Rather than take the only possible path – a humanist revolution of social values ​​and organisation, the emergence of a new common-sense redistribution of wealth and collective emancipation – a large sector of the population, perhaps the most vulnerable, opts for regression, providing a lifeline to conservative morals, religious fundamentalisms and authoritarian leaders. All of this serves established power. The rightward social shift raises questions around systemic decline, globalised oppression and even the rationalist social foundations that emerged from the revolutions of the eighteenth century.

In this adverse climate, the slow progress of integration and sovereignty in recent years is today being swept aside by a global and regional wave of fragmentation. As it falls from the pedestal of unipolarity, the US aspires to eradicate all resistance to reaffirm its dominance over the nations south of the Rio Bravo. The progressive governments of Latin America, beginning with Mexico’s new beacon of light, will have to confront internal shock forces that will consume most of their available energies, impeding this energy’s ability to flow towards shared integration projects.

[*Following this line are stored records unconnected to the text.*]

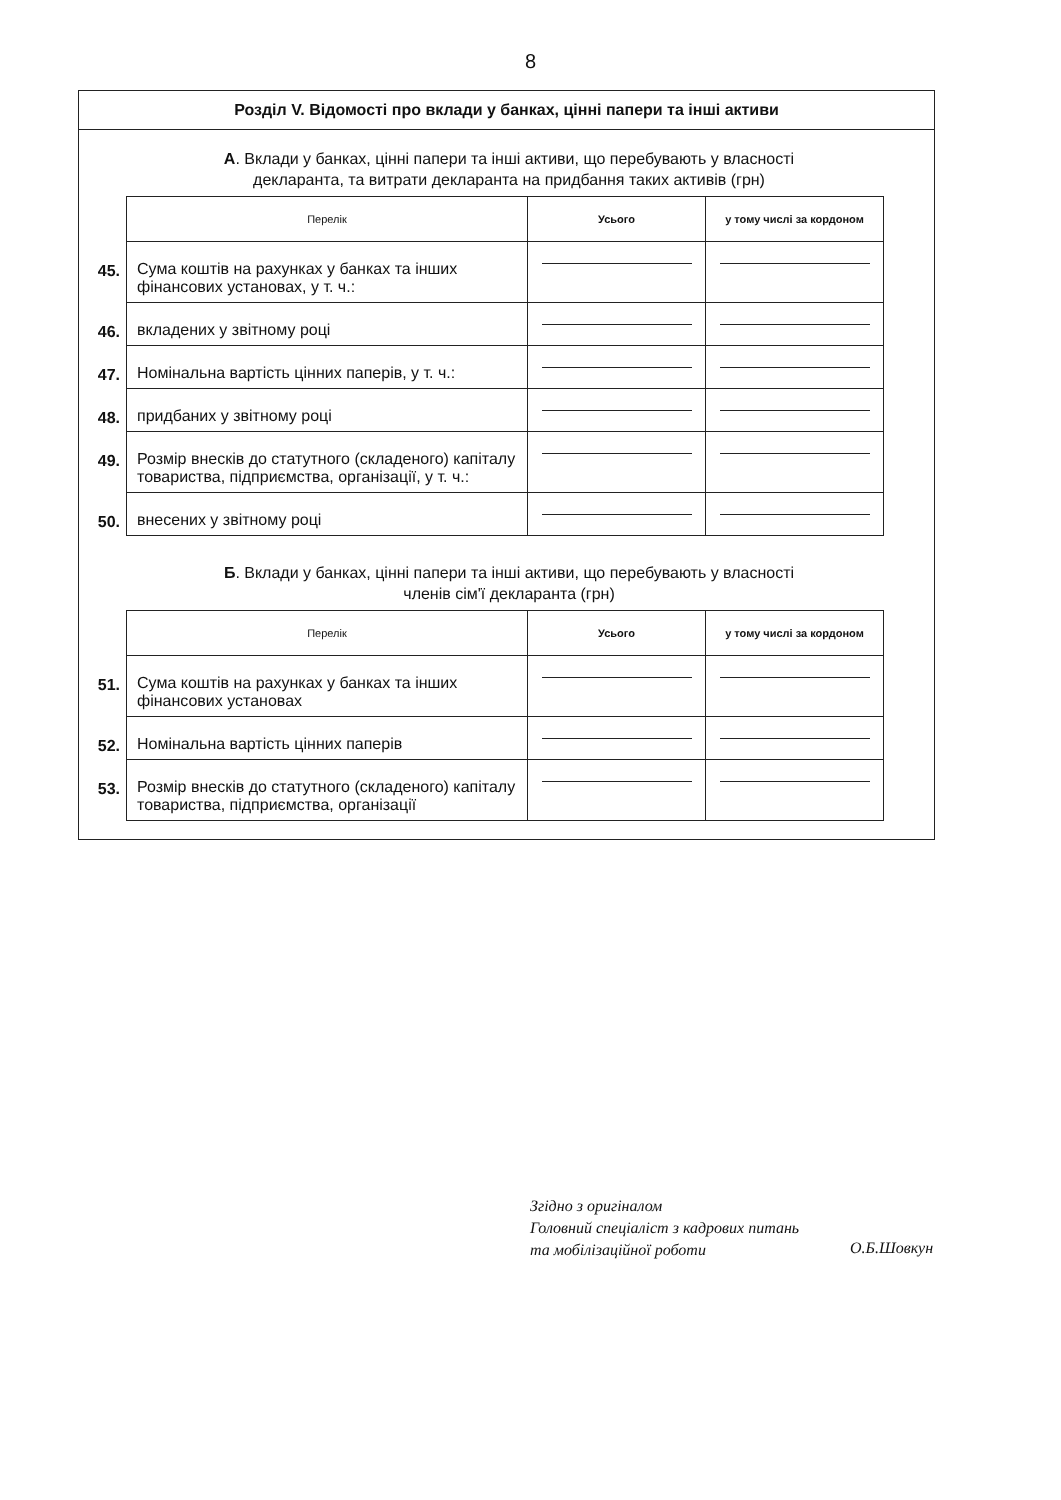8
Розділ V. Відомості про вклади у банках, цінні папери та інші активи
А. Вклади у банках, цінні папери та інші активи, що перебувають у власності декларанта, та витрати декларанта на придбання таких активів (грн)
| | Перелік | Усього | у тому числі за кордоном |
| 45. | Сума коштів на рахунках у банках та інших фінансових установах, у т. ч.: | | |
| 46. | вкладених у звітному році | | |
| 47. | Номінальна вартість цінних паперів, у т. ч.: | | |
| 48. | придбаних у звітному році | | |
| 49. | Розмір внесків до статутного (складеного) капіталу товариства, підприємства, організації, у т. ч.: | | |
| 50. | внесених у звітному році | | |
Б. Вклади у банках, цінні папери та інші активи, що перебувають у власності членів сім'ї декларанта (грн)
| | Перелік | Усього | у тому числі за кордоном |
| 51. | Сума коштів на рахунках у банках та інших фінансових установах | | |
| 52. | Номінальна вартість цінних паперів | | |
| 53. | Розмір внесків до статутного (складеного) капіталу товариства, підприємства, організації | | |
Згідно з оригіналом
Головний спеціаліст з кадрових питань
та мобілізаційної роботи
О.Б.Шовкун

Nevertheless, we can already see the renewal of ties of a broad mass movement which offers a more promising future in which the social grassroots and, especially, young generations and women will be at the forefront. The fire of the people’s unity and sovereignty cannot be extinguished but, having dimmed to a glow due to institutional political adversity, it must be nurtured until the powerful flame ignites once again.